Error Recovery

lib/v2.1 Keep the program going.

Overview

A hallmark of a control program is to get going also under error conditions. Or with other words, to attempt to recover from errors at run-time. Just printing an error message, and halting cannot be an option, considering that the responsibility of a control system is to, well, control a controlled system – that is, to keep its state within viable boundaries.¹

During development and testing, printing an error message, plus possibly error analysis information such as a stack trace, and then halting at the error point is useful. In the field, logging the error, attempting to recover, and issuing an alarm is the more useful approach.
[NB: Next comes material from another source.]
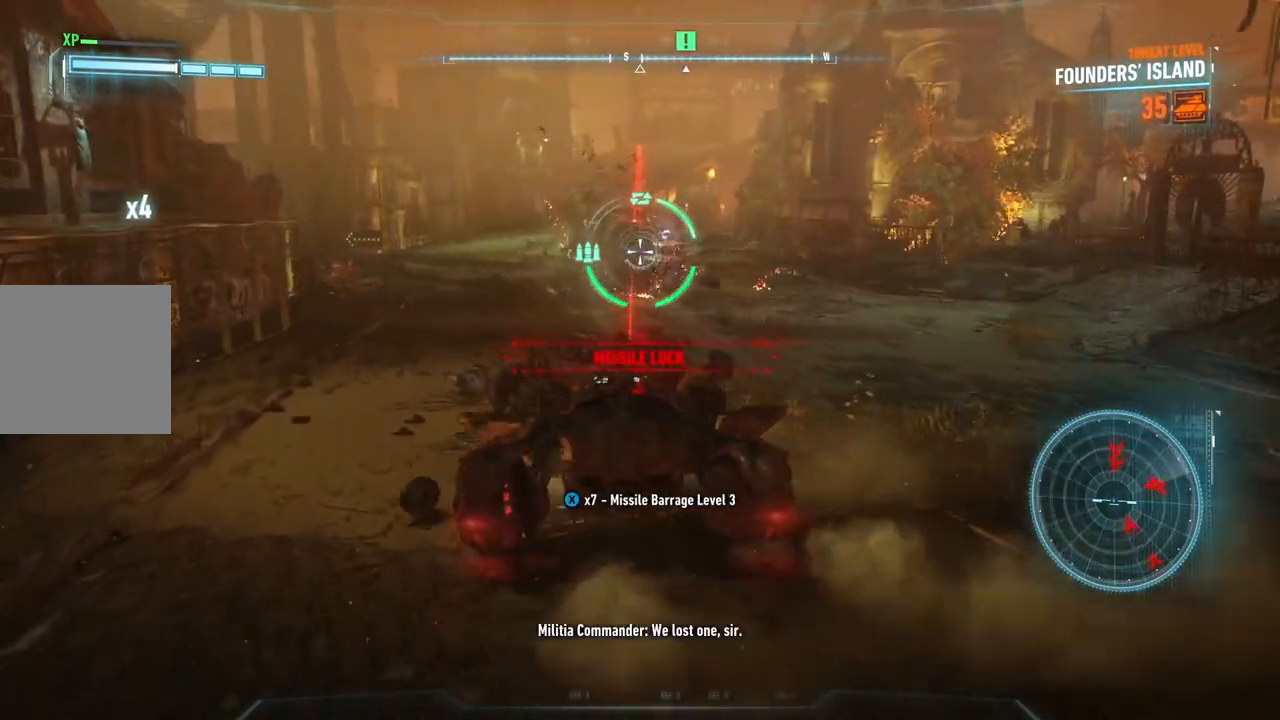
{"buttons": ["L2"], "left_stick": "up-left", "right_stick": "up-left", "events": [[183, "left_stick", "up"], [267, "right_stick", "center"], [333, "left_stick", "up-left"], [450, "right_stick", "up-left"]]}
The error logs should provide sufficient useful information to analyse the problem.

Recovery Concepts

Catch the run-time error with one or more exception handlers. Compiler-inserted checks use the SVC exception to signal the problem, MCU-based faults use the corresponding system exceptions.
Collect a minimal, but useful set of data to identify and document the run-time error, right when it occurs, eg. to determine corrective actions, or later when analysing logs.
Trigger a PendSV exception to take it from there. This exception invokes an error handler that is supplied by the control program.
Due to tail chaining, the error handler finds the stack as created by the primary run-time error exception handler.

The possible and useful actions by the PendSV error handler depend on the purpose and nature of the control system as well as the controlled system. The approach here is to provide mechanisms and tools to implement this variety, not fixed policies and solutions. Default or example error handling implementations are planned, though.

Modules

With lib/v2.1, the run-time error handling in module RuntimeErrors is minimised to only catch the error, collect the essential error data, and trigger the program-specific error handler, as outlined above.
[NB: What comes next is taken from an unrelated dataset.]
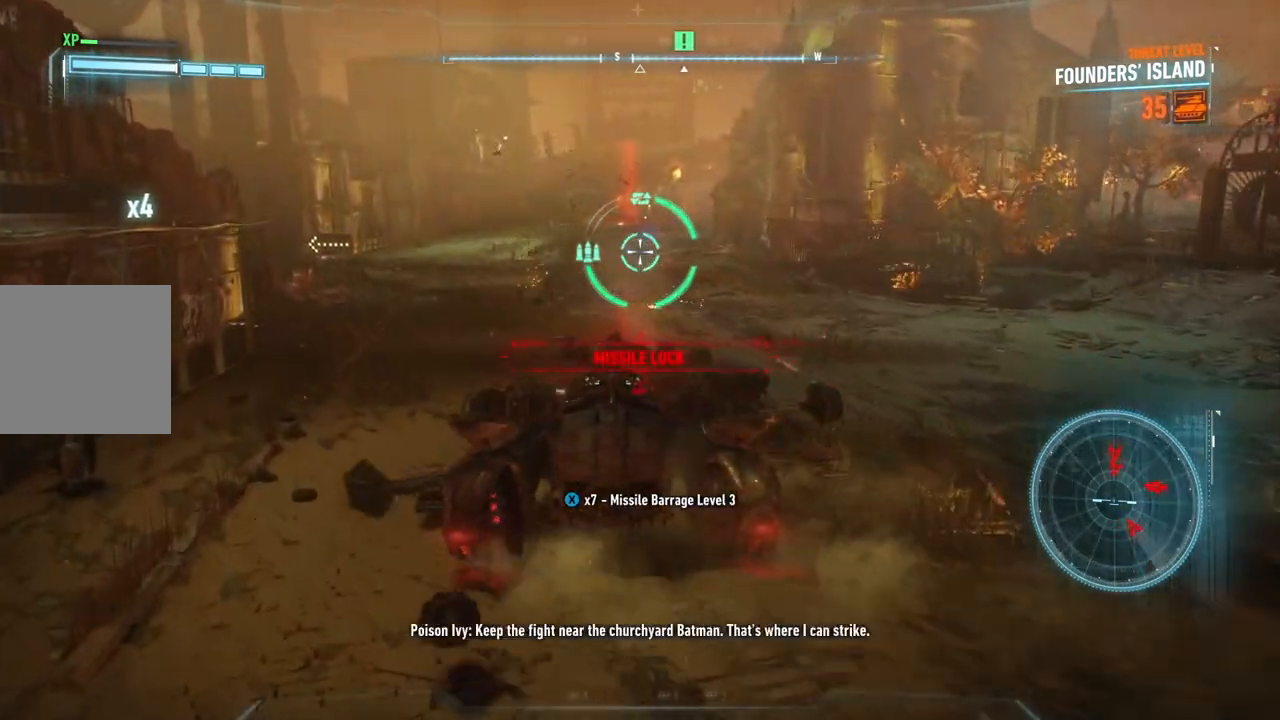
{"buttons": ["L2", "R1"], "left_stick": "up-right", "right_stick": "right", "events": [[133, "left_stick", "up"], [150, "right_stick", "center"], [233, "R1", "down"], [467, "left_stick", "up-right"], [467, "right_stick", "right"]]}
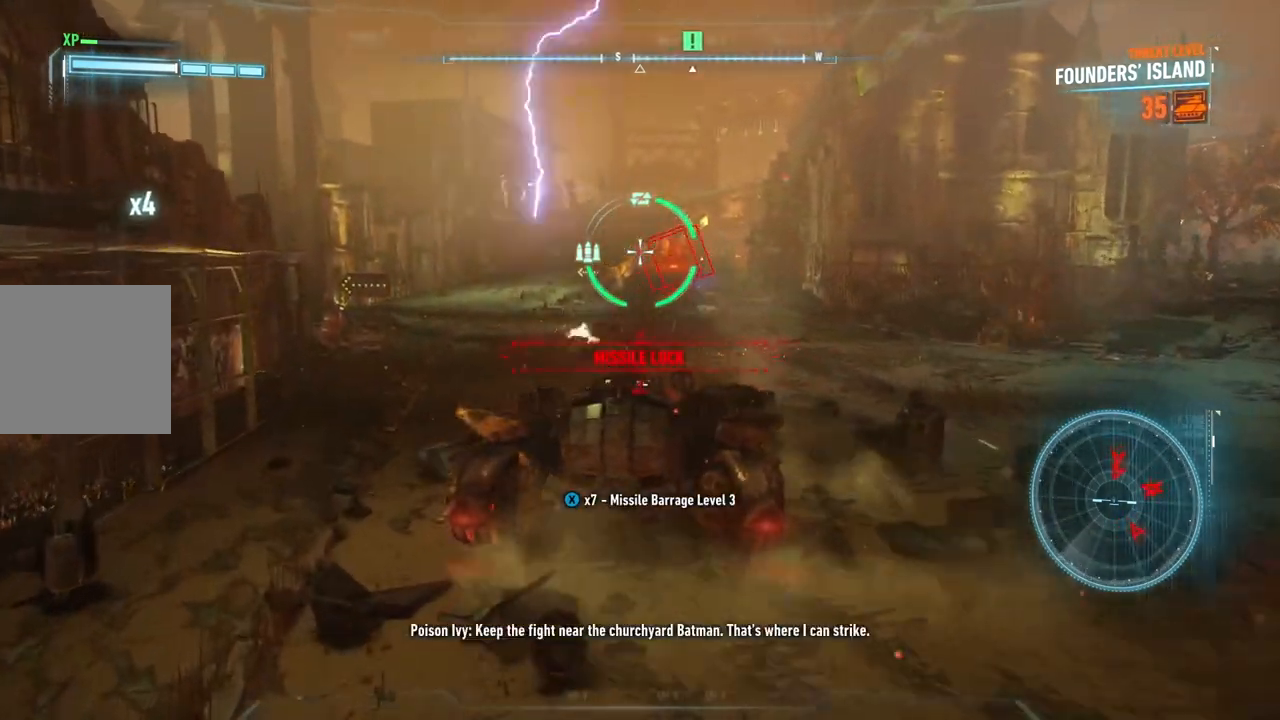
{"buttons": ["L2", "R1"], "left_stick": "left", "right_stick": "down-left", "events": [[33, "right_stick", "down-right"], [133, "left_stick", "up"], [250, "right_stick", "up"], [400, "left_stick", "left"], [450, "right_stick", "down-left"]]}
Further data collection, in particular creating a stack trace and collecting the stacked registers’ contents, is delegated to the installed error handler. Module Stacktrace provides corresponding facilities, formerly implemented in RuntimeErrors.

Module RuntimeErrorsOut provides a correspondingly extended error handler. It implements the lib/v2.0 default “catch, print, and halt” behaviour useful for development and testing.

A new module Recovery implements error handling and recovery mechanisms that restart the control program upon runtime errors and watchdog timeouts. As outlined above, the specific recovery actions highly depend on the application, ie. the control program as well as the controlled system, hence this module will be application-specific. The module is currently in the kernel directory. Making it easily replaceable by a custom module is not straight-forward with Astrobe, but that’s a problem to be tackled later.²

Planned modules include logging and auditing.

Error Causes

We have already covered software run-time errors via SVC and MCU faults. However, we need to expand our error causes by additional cases.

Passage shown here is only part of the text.